Arguably the best novel by one of America’s greatest writers is getting an adaptation at Netflix. Ted Melfi (Hidden Figures, St. Vincent) has been hired to write and direct an adaptation of Don DeLillo‘s Underworld for the streaming giant.
DeLillo’s novel is a sprawling tapestry spread across decades in 20th century America, with a variety of characters somehow tangentially connected via the through-line of the book: the home run Bobby Thomson hit in 1951 to win the pennant for the New York Giants, breaking the hearts of crosstown fans of the Brooklyn Dodgers.
The home run ball is retrieved by a young fan named Cotter Martin, while at the very same time J. Edgar Hoover is learning that the Soviet Union has completed its first test of the hydrogen bomb. The ball eventually winds up in the hands of a waste management business owner named Nick Shay, who sets out to find the original owner as he sorts out his own mess of a life.
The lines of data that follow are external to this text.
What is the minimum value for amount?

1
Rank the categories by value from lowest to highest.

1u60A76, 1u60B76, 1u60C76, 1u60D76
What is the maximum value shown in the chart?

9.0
Netflix has reportedly paid eight figures for the adaptation, and obviously they’re on a DeLillo kick as they’ve already got an adaptation of his other seminal work, White Noise, in development with Noah Baumbach directing.
However, White Noise is a much easier book to adapt. Anyone that’s read Underworld knows that a film adaptation has long been considered unfilmable because of the book’s sprawling scope, but also because it’s not exactly plot heavy. It’s a very novelistic book with characters doing a lot of thinking. Expect this adaptation to feel very different from DeLillo’s 800+ page tome.
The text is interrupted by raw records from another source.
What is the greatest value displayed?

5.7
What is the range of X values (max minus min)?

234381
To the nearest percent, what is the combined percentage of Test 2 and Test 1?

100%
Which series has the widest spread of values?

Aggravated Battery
Melfi is also a slightly uninteresting hire for such a monumental gig. He previously directed Hidden Figures and just had his new film The Starling premiere at the Toronto International Film Festival, but he’s not exactly the name DeLillo fans would have been clamouring to adapt such an acclaimed book that plunges deep into the heart of 20th century America’s loss of identity.
There’s also a tinge of disappointment that the Underworld adaptation is being made for Netflix. This is the kind of big novel that deserves a similarly big screen production. It feels like a movie early 80s Michael Cimino or 90s Spike Lee should have made. Having it hit streaming feels like a statement on the current state of Hollywood.
Melfi is producing the film alongside Uri Singer, who is also producing the White Noise adaptation, and has also optioned a third DeLillo book, The Silence.
Melfi’s The Starling, led by Melissa McCarthy and Kevin Kline, is a drama about grief that will also debut wide on Netflix, although a release date is not currently set.